I'm writing a huffman encoding program in C. I'm trying to include the least amount of information in the header as possible, I know the simplest way to decompress the file in the header would be to store the frequencies of each character in the file, but for a large file with 256 characters it would take 2304 bytes ((1 byte for character + 8 bytes for long frequency) * 256), which I don't think is optimal.
I know I can reconstruct a tree from a preorder scan and an inorder scan of it, but that requires having no duplicate values. That is bad because I now have to store each node in the tree (in a huffman tree: n*2 - 1 with n being the number of unique characters), twice, having each node be a long value (which could take ((256*2 - 1) * 2) * 8 = 8176 bytes.

Is there a way I'm missing here, or are those my only options?

Thanks.

Best Answer

There are 2 separate problems, store the topography and assign the leaf nodes

Assigning the leaf nodes can be done by storing the characters in in a predefined order so it can be extracted as needed.

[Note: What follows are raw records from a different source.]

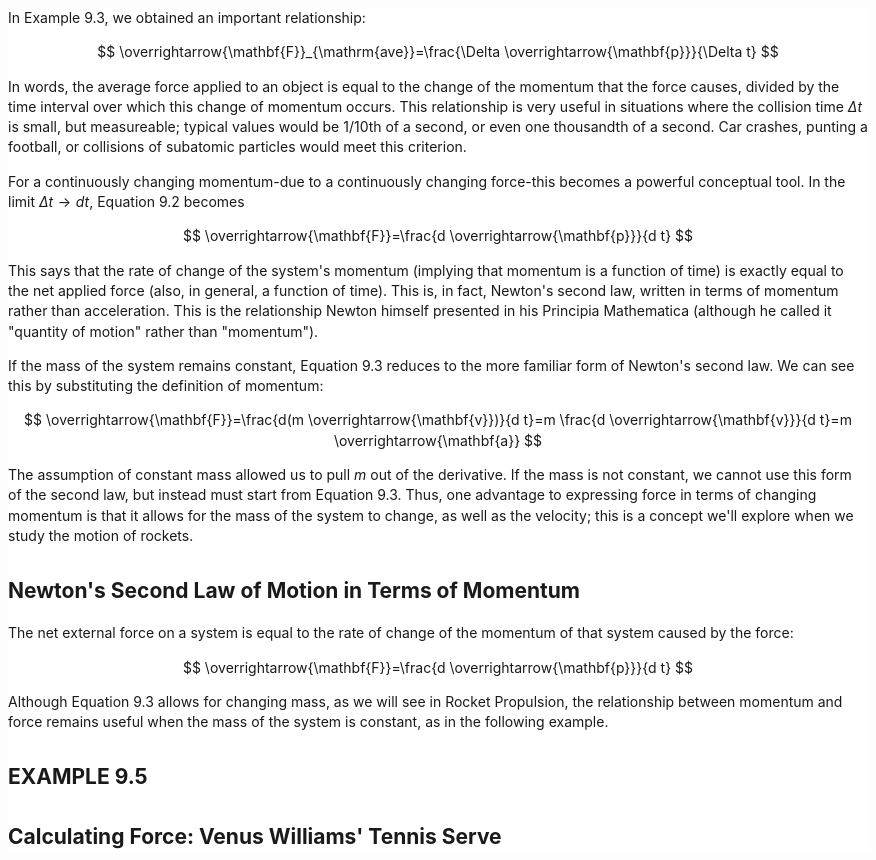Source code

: In Example 9.3, we obtained an important relationship:

$$
\overrightarrow{\mathbf{F}}_{\mathrm{ave}}=\frac{\Delta \overrightarrow{\mathbf{p}}}{\Delta t}
$$

In words, the average force applied to an object is equal to the change of the momentum that the force causes, divided by the time interval over which this change of momentum occurs. This relationship is very useful in situations where the collision time $\Delta t$ is small, but measureable; typical values would be 1/10th of a second, or even one thousandth of a second. Car crashes, punting a football, or collisions of subatomic particles would meet this criterion.

For a continuously changing momentum-due to a continuously changing force-this becomes a powerful conceptual tool. In the limit $\Delta t \rightarrow d t$, Equation 9.2 becomes

$$
\overrightarrow{\mathbf{F}}=\frac{d \overrightarrow{\mathbf{p}}}{d t}
$$

This says that the rate of change of the system's momentum (implying that momentum is a function of time) is exactly equal to the net applied force (also, in general, a function of time). This is, in fact, Newton's second law, written in terms of momentum rather than acceleration. This is the relationship Newton himself presented in his Principia Mathematica (although he called it "quantity of motion" rather than "momentum").

If the mass of the system remains constant, Equation 9.3 reduces to the more familiar form of Newton's second law. We can see this by substituting the definition of momentum:

$$
\overrightarrow{\mathbf{F}}=\frac{d(m \overrightarrow{\mathbf{v}})}{d t}=m \frac{d \overrightarrow{\mathbf{v}}}{d t}=m \overrightarrow{\mathbf{a}}
$$

The assumption of constant mass allowed us to pull $m$ out of the derivative. If the mass is not constant, we cannot use this form of the second law, but instead must start from Equation 9.3. Thus, one advantage to
expressing force in terms of changing momentum is that it allows for the mass of the system to change, as well as the velocity; this is a concept we'll explore when we study the motion of rockets.

## Newton's Second Law of Motion in Terms of Momentum

The net external force on a system is equal to the rate of change of the momentum of that system caused by the force:

$$
\overrightarrow{\mathbf{F}}=\frac{d \overrightarrow{\mathbf{p}}}{d t}
$$

Although Equation 9.3 allows for changing mass, as we will see in Rocket Propulsion, the relationship between momentum and force remains useful when the mass of the system is constant, as in the following example.

## EXAMPLE 9.5

## Calculating Force: Venus Williams' Tennis Serve
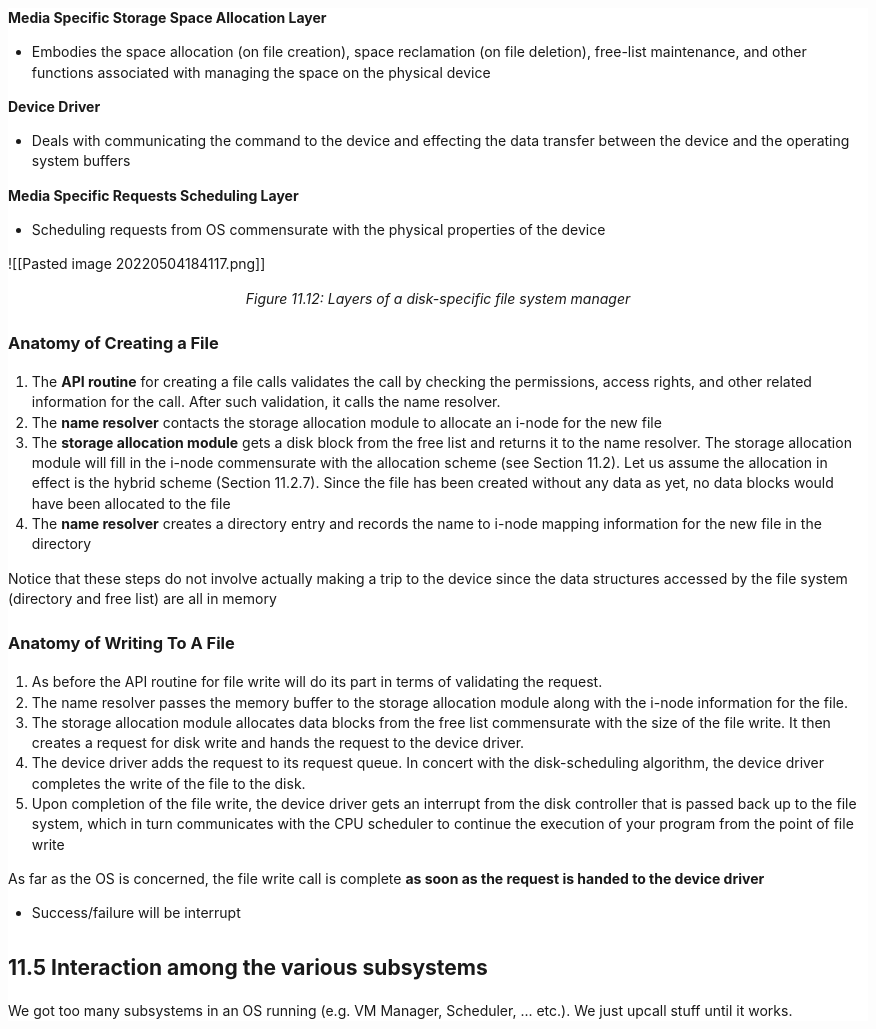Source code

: **Media Specific Storage Space Allocation Layer**
- Embodies the space allocation (on file creation), space reclamation (on file deletion), free-list maintenance, and other functions associated with managing the space on the physical device

**Device Driver**
- Deals with communicating the command to the device and effecting the data transfer between the device and the operating system buffers

**Media Specific Requests Scheduling Layer**
- Scheduling requests from OS commensurate with the physical properties of the device

![[Pasted image 20220504184117.png]]
<p style="text-align: center; width: 80%; margin: auto"> <i> Figure 11.12: Layers of a disk-specific file system manager</i></p>

### Anatomy of Creating a File
1. The **API routine** for creating a file calls validates the call by checking the permissions, access rights, and other related information for the call. After such validation, it calls the name resolver.
2. The **name resolver** contacts the storage allocation module to allocate an i-node for the new file
3. The **storage allocation module** gets a disk block from the free list and returns it to the name resolver. The storage allocation module will fill in the i-node commensurate with the allocation scheme (see Section 11.2). Let us assume the allocation in effect is the hybrid scheme (Section 11.2.7). Since the file has been created without any data as yet, no data blocks would have been allocated to the file
4. The **name resolver** creates a directory entry and records the name to i-node mapping information for the new file in the directory

Notice that these steps do not involve actually making a trip to the device since the data structures accessed by the file system (directory and free list) are all in memory

### Anatomy of Writing To A File
1. As before the API routine for file write will do its part in terms of validating the request.
2. The name resolver passes the memory buffer to the storage allocation module along with the i-node information for the file.
3. The storage allocation module allocates data blocks from the free list commensurate with the size of the file write. It then creates a request for disk write and hands the request to the device driver.
4. The device driver adds the request to its request queue. In concert with the disk-scheduling algorithm, the device driver completes the write of the file to the disk.
5. Upon completion of the file write, the device driver gets an interrupt from the disk controller that is passed back up to the file system, which in turn communicates with the CPU scheduler to continue the execution of your program from the point of file write

As far as the OS is concerned, the file write call is complete **as soon as the request is handed to the device driver**
- Success/failure will be interrupt

## 11.5 Interaction among the various subsystems
We got too many subsystems in an OS running (e.g. VM Manager, Scheduler, ... etc.). We just upcall stuff until it works.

Storing topography can be done by having a bit vector with 2 bits per parent node in the previous layer where 1 represents a compound node and 0 represents a leaf node

so first there is 1 bit for the root which is 1 and the next 2 bits will represent the next level down

to build the tree using the node{char value; node* left, right;} setup will be:

char[] chars;//prefill with the other array
int charIndex = 0;

node root;
vector<node*> toBuild(root);

while(!toBuild.empty()){
    node n = toBuild.popFront();
    bool bit = grabBit();
    if(bit){
        n.left = new node;
        toBuild.pushBack(n.left);
    }else
        n.value = chars[charIndex++];
    bit = grabBit();
    if(bit){
        n.right = new node;
        toBuild.pushBack(n.left);
    }else
        n.value = chars[charIndex++];
}
return root;

This is 2*n bits in the topography plus the permutation which is O(log n!) at the minimum.